In Seattle, Larry Stone writes the Seahawks organization "owns the town," while the Mariners "are at best an afterthought, at worst the whipping boys of a frustrated fan base." The "best-case scenario is that the Seahawks' success provides a nudge, or even a shove, to the Mariners, ratcheting up the urgency to put their losing stretch behind them." Mariners 3B Willie Bloomquist said, "Hopefully we as a baseball team can ride that Seahawks momentum, and hopefully the fans can keep the excitement going. And hopefully we give them something to be excited about" (SEATTLE TIMES, 2/21).
THE SUN ALSO RISES: In Phoenix, Paul Coro writes it "took a while to clear the wreckage" from the Suns' 25-57 finish last season, but the team has "earned the fans' attention again." Five of the Suns' seven most-watched games this season "have come in February, when the average rating on Fox Sports Arizona broadcasts has been 2.8." The Suns also "have seen the crowds improve since mid-January." The team "went from an average of 14,352 fans over the first 17 home games to an average of 16,617 in the past 10" (ARIZONA REPUBLIC, 2/21).
MINI APPLE MISCELLANY: In St. Paul, Charley Walters reported there are "between 5,000 and 7,000 seats remaining for the Twins' season opener" against the A's at Target Field.
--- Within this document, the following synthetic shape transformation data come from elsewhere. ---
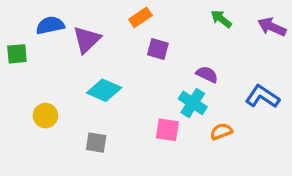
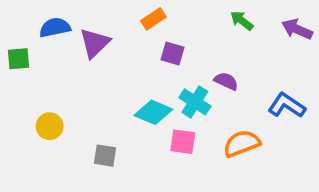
cyan diamond: (104, 90) -> (153, 112), moved
cyan cross: (193, 103) -> (195, 102), moved
orange semicircle: (221, 131) -> (242, 143), size x1.5

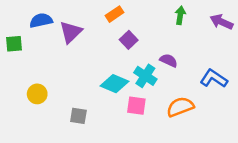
green arrow: (242, 21) -> (180, 15), turned 60
purple square: (172, 53) -> (129, 40), turned 30

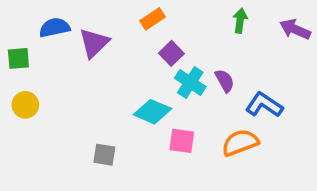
purple semicircle: (169, 60) -> (225, 81), turned 36
cyan cross: (145, 76) -> (190, 82), moved
blue L-shape: (214, 78) -> (264, 105), moved
yellow circle: (37, 94) -> (25, 105), moved

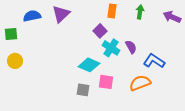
orange rectangle: (152, 19) -> (112, 11), moved, turned -48
purple triangle: (94, 43) -> (61, 14), moved
gray square: (104, 155) -> (83, 90), moved

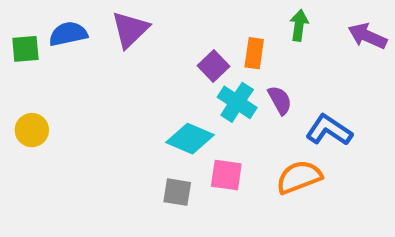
orange rectangle: (112, 11) -> (254, 53), moved
green square: (11, 34) -> (25, 49), moved

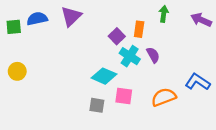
blue L-shape: (329, 130) -> (198, 82), moved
The Twins "are closely watching" the Sochi Games for local athletes to consider for the ceremonial first pitch for their first game, while local connections to this year's MLB All-Star Game at Target Field "also will be considered." Meanwhile, there likely will be "a significant tribute" to late "Peanuts" cartoonist and St. Paul native Charles Schulz during All-Star Week (ST. PAUL PIONEER PRESS, 2/20).
SEEING RED IN FLORIDA: In Tampa, Damian Cristodero writes, "The Lightning is operating in the red, but that won't stop owner Jeff Vinik from continuing to spend to the salary cap." Vinik said, "I don't want to predict out because things can change. But for the foreseeable future our strategy is to have a great team on the ice and spend at or near the salary cap." Vinik declined to say how much money the team is losing, but said losses "have come down dramatically" from when he bought the team in '10 (TAMPA BAY TIMES, 2/19).